* **Provided records**:
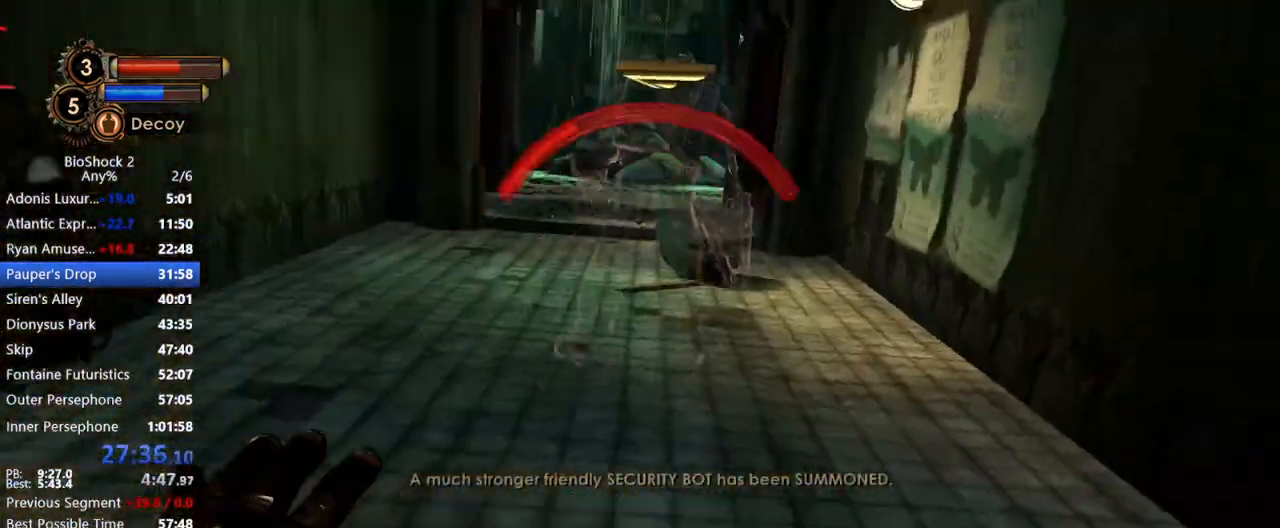
{"keys": ["w"], "mouse": [], "events": [[17, "w", "down"], [117, "d", "up"]]}
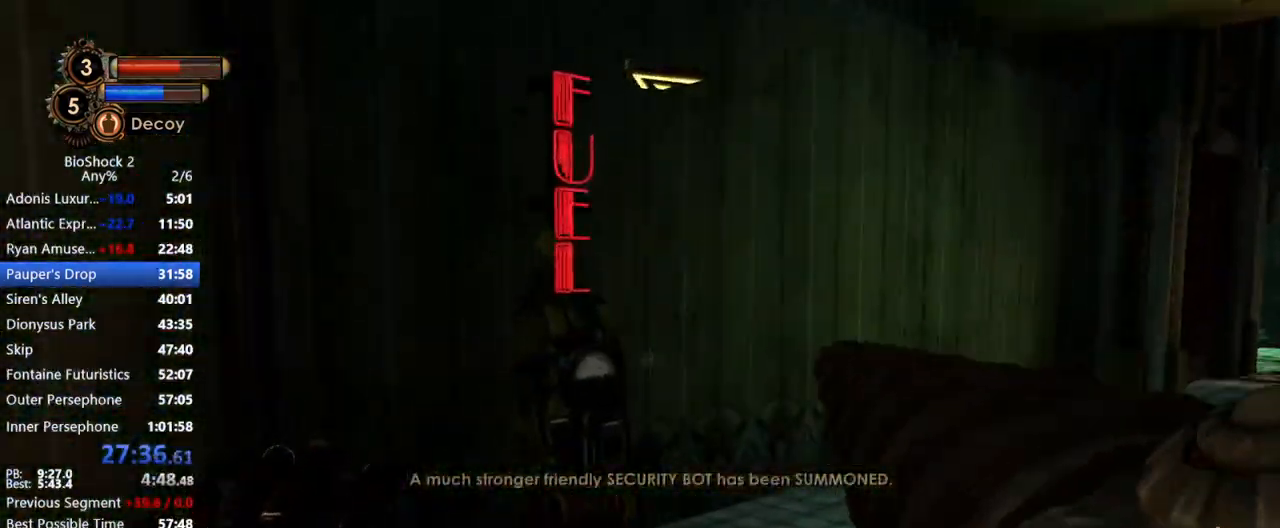
{"keys": ["w"], "mouse": [], "events": []}
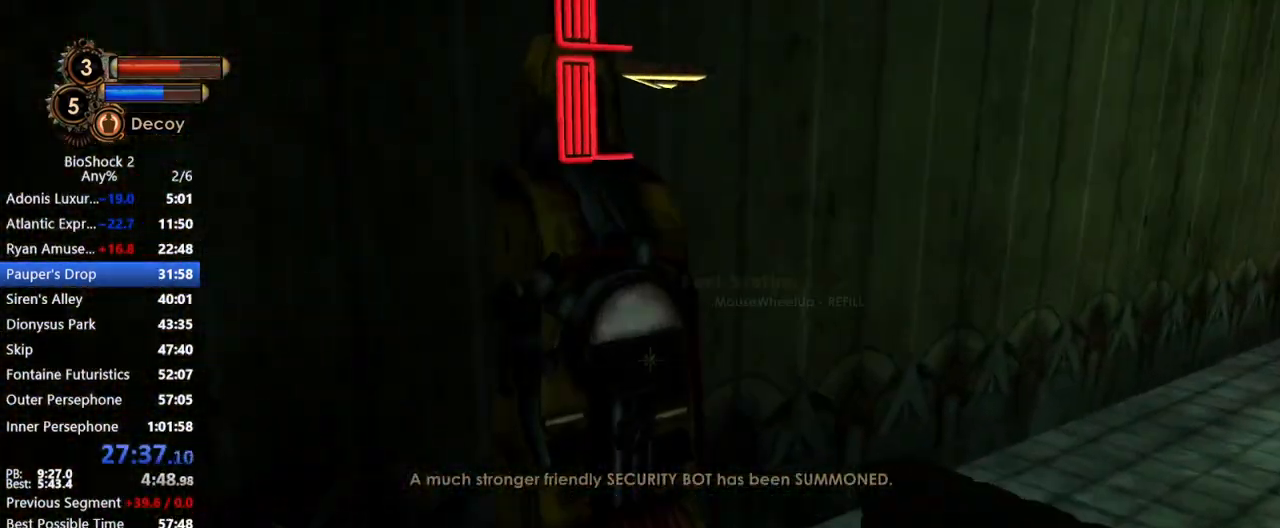
{"keys": ["w"], "mouse": [], "events": [[100, "a", "down"], [100, "mouse_wheel_up", "down"], [283, "mouse_wheel_up", "up"], [483, "a", "up"]]}
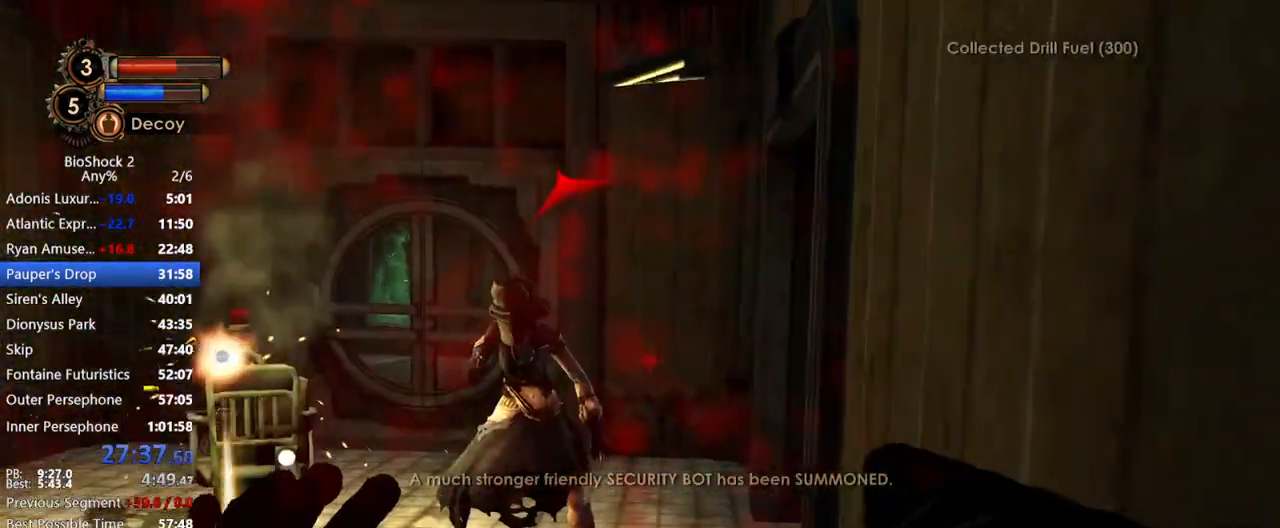
{"keys": ["d", "w"], "mouse": [], "events": [[400, "d", "down"]]}
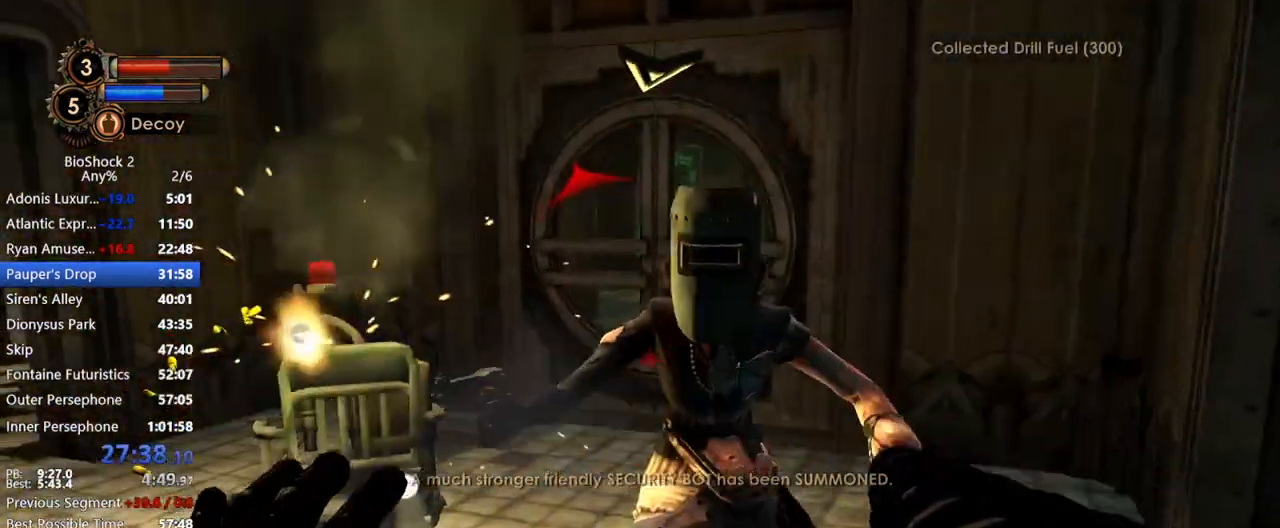
{"keys": ["d", "w"], "mouse": [], "events": [[33, "mouse_left", "down"], [133, "mouse_left", "up"]]}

* **How to complete this task**: Set down the material word for word, and drop every picture from it.

* **Solution**:
{"keys": ["w"], "mouse": [], "events": [[17, "w", "down"], [117, "d", "up"]]}
{"keys": ["w"], "mouse": [], "events": []}
{"keys": ["w"], "mouse": [], "events": [[100, "a", "down"], [100, "mouse_wheel_up", "down"], [283, "mouse_wheel_up", "up"], [483, "a", "up"]]}
{"keys": ["d", "w"], "mouse": [], "events": [[400, "d", "down"]]}
{"keys": ["d", "w"], "mouse": [], "events": [[33, "mouse_left", "down"], [133, "mouse_left", "up"]]}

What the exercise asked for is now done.